Felipe Barbosa da Silva

Resumo


Neste artigo, a partir de uma revisão bibliográfica abordamos algumas práticas discursivas sobre a depressão enquanto um sintoma social da pós-modernidade. Consideramos que as discussões sobre essa patologia estão inseridas na lógica do capitalismo neoliberal que preconiza a avaliação constante dos sujeitos pela sua capacidade produtiva. Nossos resultados apontam que a lógica diagnóstica vigente segrega o deprimido, e faz com que este ingresse em um outro mercado consumidor, a saber, o de medicamentos, que teriam como objetivo aplacar o mal estar experimentado pelo sujeito.
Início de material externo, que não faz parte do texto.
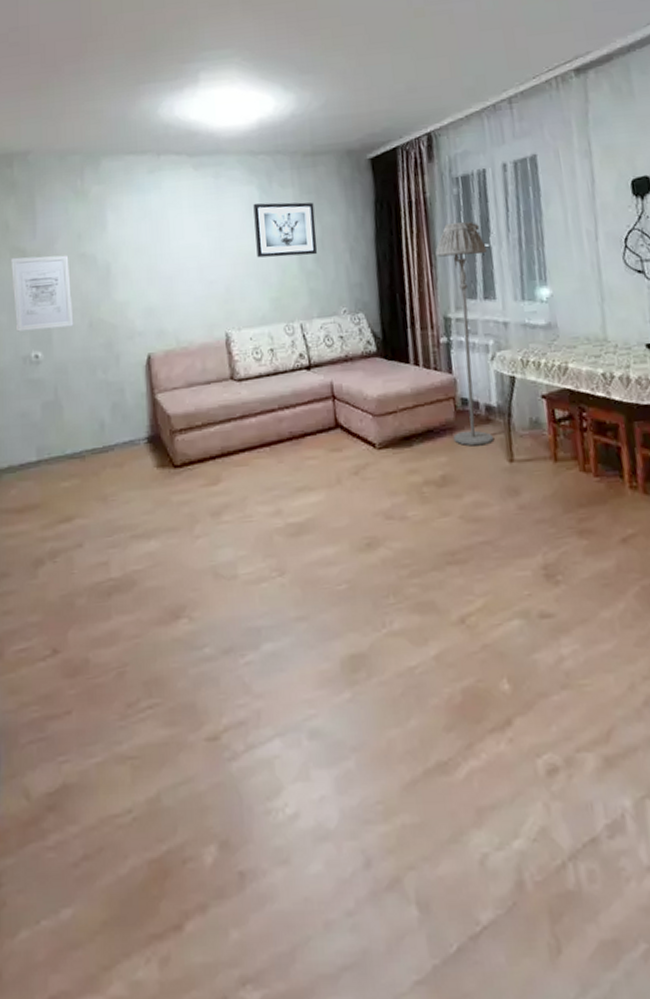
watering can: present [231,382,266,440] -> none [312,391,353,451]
Por sua vez, o modo de funcionamento de si enquanto empresa, característica da sociedade atual, impõe aos sujeitos normativas de gozo que acabam por inflacionar os diagnósticos de depressão. Concluimos que a articulação entre a indústria farmacêutica e a lógica diagnóstica vigente faz com que os afetos dos sujeitos passem por um amplo processo de medicalização, tendo como objetivo reinseri-los na sociedade do consumo.